AMA.pngOne of the top questions we’re asked at The Wellness Institute is, “Does hypnotherapy work?” With more than 30 years’ educational experience offering hypnotherapy training to masters- and PhD-level students, we know it does.

But you don’t have to take our word for it. Many world-renowned medical and psychological organizations have endorsed hypnotherapy again and again as a credible, effective treatment. Beginning in the late 19th century and continuing through today, the chorus of supporters for this heart-centered therapy continues to grow.

Here’s what some of those associations are saying.

British Medical Association

The British Medical Association was among the first professional organizations to investigate hypnotherapy as a potential treatment. In 1892 (you heard that right...1892!), the association released the findings of a committee of nine doctors who had performed experiments involving hypnosis. That committee found that hypnotism “is frequently effective in relieving pain, procuring sleep, and alleviating many functional ailments.”

But despite their endorsement, medical professionals continued to dismiss hypnosis until the mid-20th century. Despite the use of hypnosis in comedy stage shows, clinical hypnosis was quietly becoming more and more commonly used behind closed doors by medical and psychological professionals.

- - - -

▸ **INSTRUCTIONS FOR THE TASK**
According to the text on hypnotherapy endorsements, in what year did the British Medical Association release the findings of its committee of nine doctors?

▸ **Rows from a data collection**
- - - -

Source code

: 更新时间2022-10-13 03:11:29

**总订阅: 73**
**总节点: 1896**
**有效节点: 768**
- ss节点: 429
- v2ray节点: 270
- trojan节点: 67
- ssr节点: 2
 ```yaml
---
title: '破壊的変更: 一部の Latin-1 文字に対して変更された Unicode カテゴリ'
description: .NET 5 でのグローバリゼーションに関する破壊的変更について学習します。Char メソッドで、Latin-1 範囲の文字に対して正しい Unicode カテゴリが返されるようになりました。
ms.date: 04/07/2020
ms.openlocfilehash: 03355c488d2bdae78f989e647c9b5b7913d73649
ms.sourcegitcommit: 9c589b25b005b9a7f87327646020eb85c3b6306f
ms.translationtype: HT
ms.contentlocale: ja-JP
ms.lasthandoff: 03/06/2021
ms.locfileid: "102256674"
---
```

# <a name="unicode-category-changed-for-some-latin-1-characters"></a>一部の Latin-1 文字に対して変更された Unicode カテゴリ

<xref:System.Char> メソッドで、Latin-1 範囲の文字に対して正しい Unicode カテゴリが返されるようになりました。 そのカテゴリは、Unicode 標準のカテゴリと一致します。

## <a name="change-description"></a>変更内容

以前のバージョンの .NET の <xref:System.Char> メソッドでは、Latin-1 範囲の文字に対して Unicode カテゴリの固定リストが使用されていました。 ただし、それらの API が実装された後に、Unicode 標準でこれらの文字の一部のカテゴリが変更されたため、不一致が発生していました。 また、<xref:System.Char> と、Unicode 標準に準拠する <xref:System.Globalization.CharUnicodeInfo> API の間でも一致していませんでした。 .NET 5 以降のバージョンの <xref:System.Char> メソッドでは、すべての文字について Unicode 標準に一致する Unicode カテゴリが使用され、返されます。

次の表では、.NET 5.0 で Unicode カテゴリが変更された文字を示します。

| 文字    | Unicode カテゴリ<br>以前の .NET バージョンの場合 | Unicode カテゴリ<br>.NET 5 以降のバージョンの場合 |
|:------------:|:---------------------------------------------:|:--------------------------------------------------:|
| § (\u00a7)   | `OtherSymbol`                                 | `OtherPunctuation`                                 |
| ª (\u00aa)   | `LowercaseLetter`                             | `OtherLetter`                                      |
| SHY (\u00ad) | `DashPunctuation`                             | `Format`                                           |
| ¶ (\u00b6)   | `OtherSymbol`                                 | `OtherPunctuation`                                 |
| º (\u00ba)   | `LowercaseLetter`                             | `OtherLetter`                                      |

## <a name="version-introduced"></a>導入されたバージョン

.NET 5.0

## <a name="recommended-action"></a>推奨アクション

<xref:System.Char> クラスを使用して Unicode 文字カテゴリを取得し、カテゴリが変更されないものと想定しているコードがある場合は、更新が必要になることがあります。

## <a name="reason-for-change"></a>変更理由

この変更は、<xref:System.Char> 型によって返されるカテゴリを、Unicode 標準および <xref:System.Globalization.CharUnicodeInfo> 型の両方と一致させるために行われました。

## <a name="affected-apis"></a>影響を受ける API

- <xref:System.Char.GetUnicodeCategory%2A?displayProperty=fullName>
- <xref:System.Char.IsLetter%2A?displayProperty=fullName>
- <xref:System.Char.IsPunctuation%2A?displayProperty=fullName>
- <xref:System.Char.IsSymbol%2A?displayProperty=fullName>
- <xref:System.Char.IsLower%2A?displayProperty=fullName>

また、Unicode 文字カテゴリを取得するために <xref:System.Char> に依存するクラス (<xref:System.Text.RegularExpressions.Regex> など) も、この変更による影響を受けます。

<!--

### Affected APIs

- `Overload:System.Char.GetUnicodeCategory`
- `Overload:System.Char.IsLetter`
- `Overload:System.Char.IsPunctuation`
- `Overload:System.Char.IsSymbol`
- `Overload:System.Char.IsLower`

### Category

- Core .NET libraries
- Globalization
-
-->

- - - -

▸ **OUTPUT BELOW**
1892